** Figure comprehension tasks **
______________________________

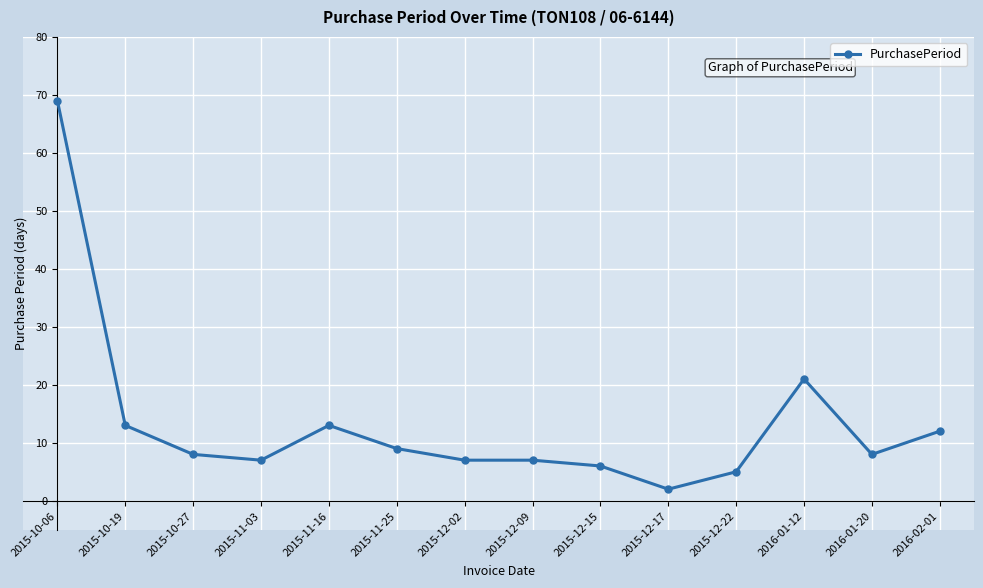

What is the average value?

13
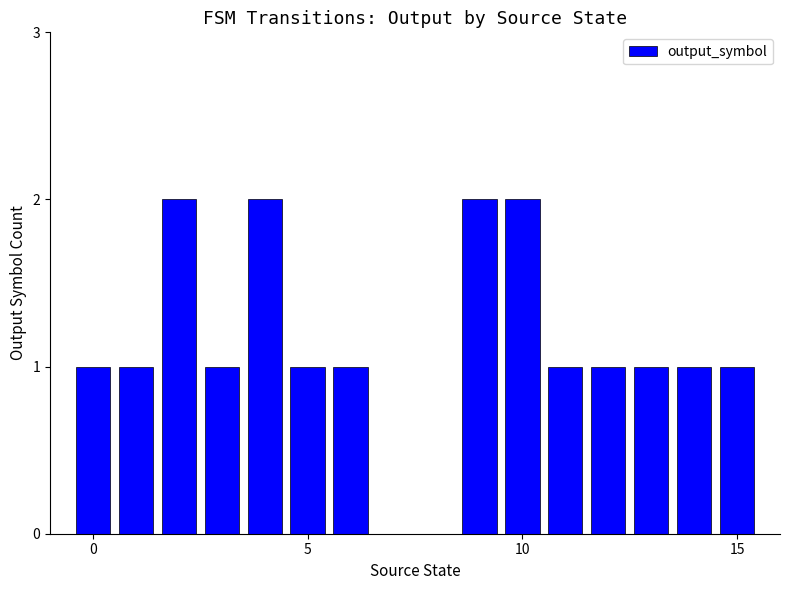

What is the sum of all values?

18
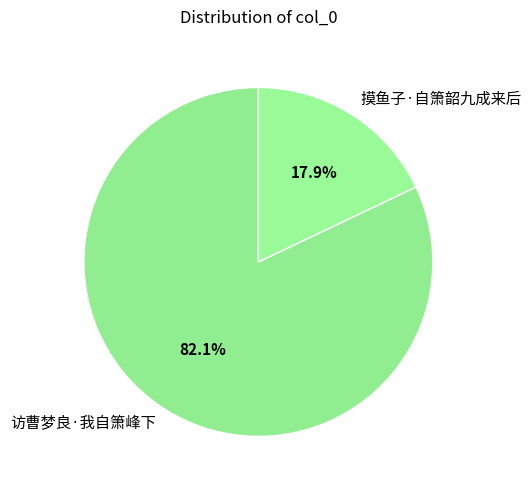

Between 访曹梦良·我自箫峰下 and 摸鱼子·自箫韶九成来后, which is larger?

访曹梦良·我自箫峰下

______________________________

** WORK ORDER **
Rewrite the data above, substituting "total" for "sum" and leaving everything else unchanged. Omit the pictures from your answer.

** REPLY **
What is the average value?

13

What is the total of all values?

18

Between 访曹梦良·我自箫峰下 and 摸鱼子·自箫韶九成来后, which is larger?

访曹梦良·我自箫峰下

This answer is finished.